ADENOSINE RECEPTOR-INDUCED CAMP CHANGES IN D384 ASTROCYTOMA-CELLS AND THE EFFECT OF BRADYKININ THEREON

In human D384 astrocytoma cells, cyclic AMP accumulation can be conveniently studied after labelling of die adenosine triphosphate pool (15 fmol cell-1) with [H-3]adenine. In this study, adenosine had a biphasic effect on cyclic AMP accumulation, which was scarcely altered by blocking adenosine uptake and metabolism. Low concentrations of adenosine led to an inhibition of cyclic AMP accumulation, and higher concentrations led to stimulation. No effect of adenosine on cyclic AMP was observed unless phosphodiesterase was inhibited by rolipram. The A1 receptor antagonist DPCPX attenuated the inhibitory phase of adenosine response, and enhanced the cyclic AMP accumulation induced by adenosine analogues. The cyclic AMP accumulation was stimulated by NECA > ADO > CGS 21680 > CV 1808 > CPA greater-than-or-equal-to CHA, indicating mediation by A2 receptors. The stimulatory effect of NECA was much more effectively blocked by the combined A1 and A2 receptor antagonist CGS 15943 (K(B) 4 nmol l-1) than by the A1 antagonist DPCPX (K(B) 110 nmol l-1). Treatment of the cells with pertussis toxin (0.2-mu-g ml-1 for 2.5 h) potentiated the cyclic AMP response to adenosine analogues significantly. The cyclic AMP response to NECA was enhanced by the protein kinase C activator phorbol dibutyrate even after pertussis toxin treatment.

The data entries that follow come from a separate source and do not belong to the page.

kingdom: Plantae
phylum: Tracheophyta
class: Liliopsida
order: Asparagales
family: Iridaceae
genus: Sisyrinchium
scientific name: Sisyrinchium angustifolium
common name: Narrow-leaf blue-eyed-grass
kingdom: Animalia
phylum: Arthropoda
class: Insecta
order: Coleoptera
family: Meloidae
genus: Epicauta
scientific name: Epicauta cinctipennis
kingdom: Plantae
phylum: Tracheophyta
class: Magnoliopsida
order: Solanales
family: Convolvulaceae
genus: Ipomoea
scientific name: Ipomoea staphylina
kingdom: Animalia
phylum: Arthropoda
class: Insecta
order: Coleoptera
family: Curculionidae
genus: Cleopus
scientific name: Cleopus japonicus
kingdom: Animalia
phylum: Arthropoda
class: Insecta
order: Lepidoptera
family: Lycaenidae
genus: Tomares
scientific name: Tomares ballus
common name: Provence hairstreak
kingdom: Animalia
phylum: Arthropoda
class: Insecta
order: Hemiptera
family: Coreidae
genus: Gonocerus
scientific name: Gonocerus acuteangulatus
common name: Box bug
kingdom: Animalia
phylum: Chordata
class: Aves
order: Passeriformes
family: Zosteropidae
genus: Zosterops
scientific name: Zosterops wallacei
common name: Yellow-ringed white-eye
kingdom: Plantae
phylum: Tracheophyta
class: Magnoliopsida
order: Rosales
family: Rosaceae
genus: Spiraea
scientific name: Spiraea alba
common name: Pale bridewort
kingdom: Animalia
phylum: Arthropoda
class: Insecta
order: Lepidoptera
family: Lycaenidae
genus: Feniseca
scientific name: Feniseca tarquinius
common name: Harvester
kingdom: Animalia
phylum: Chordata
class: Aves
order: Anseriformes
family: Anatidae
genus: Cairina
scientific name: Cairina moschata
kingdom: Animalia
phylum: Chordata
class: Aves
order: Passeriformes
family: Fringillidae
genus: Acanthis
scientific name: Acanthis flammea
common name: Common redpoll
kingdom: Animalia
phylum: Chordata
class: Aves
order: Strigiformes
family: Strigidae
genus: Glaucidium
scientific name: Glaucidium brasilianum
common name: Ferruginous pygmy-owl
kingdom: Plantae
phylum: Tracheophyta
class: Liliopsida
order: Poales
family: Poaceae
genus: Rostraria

By contrast, nanomolar concentrations of bradykinin, which increases Ca2+-levels and protein kinase C activity in D384 cells, reduced NECA-induced cyclic AMP accumulation in control and pertussis toxin-treated cells. Thus, D384 cells possess both A1 and A2 adenosine receptors influencing cyclic AMP in opposite directions. A2 receptor-mediated cyclic AMP accumulation can be stimulated by activating protein kinase C and inhibited by raising Ca2+. Neither the effects of protein kinase C activation nor those of bradykinin required pertussis toxin-sensitive G-proteins.